Alıştırma Seti
(a) İlk Meclis anketini anlatan metne göre Necmettin Sahir Sılan anketi hangi amaçla hazırladı? Bir iki cümleyle açıklayın.
(b) İlk Meclis anketini anlatan metinde, ankete yanıt veren milletvekili sayısı kaç olarak verilir?
(c) İlk Meclis anketini anlatan metinden "İşte bu sorulara" sözlerinin yer aldığı yerden başlayan bölümü aynen çıkarın ve "işin büyüklüğü var!" sözlerinden sonra durun.

Kaynak Metin
==*==
İlk meclisten günümüze mesajlar

İlk Meclisimizin milletvekillerinin geleceğe yönelik düşünceleri neydi? Kurtuluşa inanıyorlar mıydı? Gelecekte nasıl bir Türkiye düşlüyorlardı?

İşte bu sorulara yanıt bulmak için Meclis Evrak ve Tahrirat Müdürü Necmettin Sahir Sılan bir anket hazırlar ve vekillere bunu tek tek sorar. Milletvekillerinin büyük bir kısmı ankete katılır ve sorulan “Kazanılacak olan milli istiklâl mücadelemizin feyizdar ve semeradar olması neye mütevakkıftır?” (Kazanılacak olan ulusal bağımsızlık savaşımızın bolluk geçirici ve verimli olması neye bağlıdır?) şeklindeki soruya duygu ve düşüncelerini yazarak verirler. Bu yanıtlar o umutsuz günlerde onların geleceğe yönelik ne kadar da umutlu ve kendine güven içinde bulunduklarını gösteriyor. En önemlisi de çoğunun yapılan işin bir “inkılap” olduğu bilincinde olmaları… İkinci dikkat çekici konu ise İstanbul’un artık ağızlara alınmaması! Burada kendine güven ve yapılan işin büyüklüğü var!

EN ÖNEMLİ KONU: EKONOMİ

TBMM tarafından yapılan yazılı ankete 437 Milletvekilinin 315’i yanıt verir. Anket 5 Eylül 1921 tarihinde başlar. 8 Nisan 1923 tarihinde sonlanır. 1921 yılı içinde cevap verenlerin sayısı 47 iken, 1922 yılında 256 olur. 3 milletvekili ise 1923 yılında cevap verir. Ankete cevap vermeyen 37 ismin içinde Mustafa Kemal Paşa, İsmet Paşa, Fevzi Paşa, Kazım Karabekir Paşa, Rauf Orbay ve Ali Fethi Okyar gibi önemli isimler de bulunuyor.

Cevapların dağılımı ise şöyledir: En çok önem verilen konu 315 Milletvekilinden 136’sı ekonomik gelişme, 117 milletvekili eğitime önem verilmesi ve cahillikle mücadele, 89 milletvekili halkın egemen olması, halkın yönetiminin sağlanması, 75 milletvekili azim ve kararlılık, birlik beraberlik, sevgi, 73 milletvekili adalet, adil yönetim, hızlı adliye, 72 milletvekili iyi, temiz, baskıcı olmayan bir yönetimin kurulması, uzman kişilerin yönetime gelmesi, 68 milletvekili ise şeriat, İslam, maneviyat ve ahlakı, dini eğitim konusunun önemine işaret ediyor. 64 milletvekili bayındırlık işleri, 56 milletvekili halkın refah mutluluğu, sosyal koşulların iyileştirilmesi, 44 milletvekili bilime önem verilmesi, bilimsel ilerleme, 35 milletvekili milli bilinç ve benlik yaratılması Türkçenin yaygınlaştırılmasını öne çıkarır. 34 milletvekili yasaların egemen kılınması/hukuk devleti, 29 milletvekili asayiş, huzur ve güvenliğin sağlanması, 26 milletvekili çağdaşlaşma, Batılılaşma, tutuculuğa son verilmesi, 18 milletvekili nüfusun artırılması, 16 milletvekili savaşın kazanılması, barış ve bağımsızlık, 13 milletvekili barışçı ve akıllı bir dış politika izlenmesi, 12 milletvekili bürokratik olmayan devlet, devletin küçültülmesi, 11 milletvekili ordunun güçlendirilmesini ister…

İşte milletvekillerinin verdiği yanıtlardan seçmeler:

ZİRAATE ÖNEM VERİLMELİ

Abdullah Faik Efendi (Adana): Her türlü sanayinin kendi elimizle üretim ve kullanılmasıyla halkın refah ve saadetinin teminine mütevakkıftır.
==*==
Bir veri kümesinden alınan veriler
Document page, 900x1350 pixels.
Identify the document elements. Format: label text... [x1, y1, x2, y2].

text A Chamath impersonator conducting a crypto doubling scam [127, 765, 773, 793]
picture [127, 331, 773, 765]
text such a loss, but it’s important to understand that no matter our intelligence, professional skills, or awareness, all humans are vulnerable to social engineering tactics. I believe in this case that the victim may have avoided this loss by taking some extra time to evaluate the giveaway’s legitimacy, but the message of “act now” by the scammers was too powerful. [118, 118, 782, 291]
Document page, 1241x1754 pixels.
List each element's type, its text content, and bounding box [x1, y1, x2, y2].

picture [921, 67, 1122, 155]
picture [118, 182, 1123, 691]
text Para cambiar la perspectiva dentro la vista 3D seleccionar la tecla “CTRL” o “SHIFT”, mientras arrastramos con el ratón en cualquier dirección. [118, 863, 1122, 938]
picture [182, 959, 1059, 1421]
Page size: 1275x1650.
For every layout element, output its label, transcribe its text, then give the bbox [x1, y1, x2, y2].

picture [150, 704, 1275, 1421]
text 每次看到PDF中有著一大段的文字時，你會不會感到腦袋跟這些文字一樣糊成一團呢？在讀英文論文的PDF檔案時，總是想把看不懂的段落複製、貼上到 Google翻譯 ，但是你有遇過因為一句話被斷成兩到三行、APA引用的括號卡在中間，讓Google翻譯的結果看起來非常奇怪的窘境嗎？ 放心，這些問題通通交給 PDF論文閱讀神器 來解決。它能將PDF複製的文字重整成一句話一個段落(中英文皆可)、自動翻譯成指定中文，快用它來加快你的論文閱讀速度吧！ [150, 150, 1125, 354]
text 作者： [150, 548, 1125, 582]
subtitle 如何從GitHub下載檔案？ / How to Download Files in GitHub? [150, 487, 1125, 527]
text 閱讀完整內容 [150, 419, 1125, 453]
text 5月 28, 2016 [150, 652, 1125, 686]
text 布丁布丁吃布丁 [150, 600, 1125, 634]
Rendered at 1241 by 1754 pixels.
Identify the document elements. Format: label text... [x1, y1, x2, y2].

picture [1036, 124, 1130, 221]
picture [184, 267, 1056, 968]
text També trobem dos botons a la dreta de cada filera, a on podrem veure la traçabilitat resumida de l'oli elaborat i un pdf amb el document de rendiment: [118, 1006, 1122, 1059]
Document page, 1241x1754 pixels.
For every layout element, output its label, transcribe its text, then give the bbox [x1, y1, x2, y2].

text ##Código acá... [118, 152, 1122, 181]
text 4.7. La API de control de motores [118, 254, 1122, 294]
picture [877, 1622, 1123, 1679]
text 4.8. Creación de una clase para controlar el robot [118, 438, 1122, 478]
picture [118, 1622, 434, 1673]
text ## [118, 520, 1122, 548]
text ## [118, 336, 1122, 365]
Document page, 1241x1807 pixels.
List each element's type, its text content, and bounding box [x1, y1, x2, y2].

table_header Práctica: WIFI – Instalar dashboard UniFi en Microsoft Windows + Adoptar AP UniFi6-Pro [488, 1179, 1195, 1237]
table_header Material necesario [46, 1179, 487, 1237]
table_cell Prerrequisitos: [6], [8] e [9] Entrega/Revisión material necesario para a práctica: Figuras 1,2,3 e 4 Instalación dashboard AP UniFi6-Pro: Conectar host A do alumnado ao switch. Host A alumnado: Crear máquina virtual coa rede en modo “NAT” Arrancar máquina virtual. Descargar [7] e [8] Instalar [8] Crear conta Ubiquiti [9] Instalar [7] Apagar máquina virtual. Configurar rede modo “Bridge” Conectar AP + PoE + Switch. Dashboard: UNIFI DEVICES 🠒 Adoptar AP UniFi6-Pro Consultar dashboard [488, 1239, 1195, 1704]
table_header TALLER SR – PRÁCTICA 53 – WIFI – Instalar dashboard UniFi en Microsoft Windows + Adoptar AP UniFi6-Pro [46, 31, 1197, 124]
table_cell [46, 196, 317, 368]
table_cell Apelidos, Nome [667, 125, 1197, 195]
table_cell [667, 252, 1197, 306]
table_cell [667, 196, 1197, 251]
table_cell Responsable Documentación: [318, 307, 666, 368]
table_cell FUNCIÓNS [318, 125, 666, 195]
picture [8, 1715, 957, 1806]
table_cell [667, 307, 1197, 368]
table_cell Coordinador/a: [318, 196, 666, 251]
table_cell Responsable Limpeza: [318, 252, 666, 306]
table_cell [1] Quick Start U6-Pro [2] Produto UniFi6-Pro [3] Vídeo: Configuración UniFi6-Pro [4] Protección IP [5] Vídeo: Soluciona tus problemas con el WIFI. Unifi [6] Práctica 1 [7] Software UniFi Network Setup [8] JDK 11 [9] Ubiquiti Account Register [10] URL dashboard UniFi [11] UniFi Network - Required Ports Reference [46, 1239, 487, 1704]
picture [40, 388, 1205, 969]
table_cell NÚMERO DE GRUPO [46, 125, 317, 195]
==*==
Sıralı Yanıtlar
(a) Sılan anketi, İlk Meclis milletvekillerinin geleceğe yönelik düşüncelerinin ne olduğu, kurtuluşa inanıp inanmadıkları ve gelecekte nasıl bir Türkiye düşledikleri sorularına yanıt bulmak için hazırladı.

(b) 437 milletvekilinden 315'i ankete yanıt verdi.

(c)
İşte bu sorulara yanıt bulmak için Meclis Evrak ve Tahrirat Müdürü Necmettin Sahir Sılan bir anket hazırlar ve vekillere bunu tek tek sorar. Milletvekillerinin büyük bir kısmı ankete katılır ve sorulan “Kazanılacak olan milli istiklâl mücadelemizin feyizdar ve semeradar olması neye mütevakkıftır?” (Kazanılacak olan ulusal bağımsızlık savaşımızın bolluk geçirici ve verimli olması neye bağlıdır?) şeklindeki soruya duygu ve düşüncelerini yazarak verirler. Bu yanıtlar o umutsuz günlerde onların geleceğe yönelik ne kadar da umutlu ve kendine güven içinde bulunduklarını gösteriyor. En önemlisi de çoğunun yapılan işin bir “inkılap” olduğu bilincinde olmaları… İkinci dikkat çekici konu ise İstanbul’un artık ağızlara alınmaması! Burada kendine güven ve yapılan işin büyüklüğü var!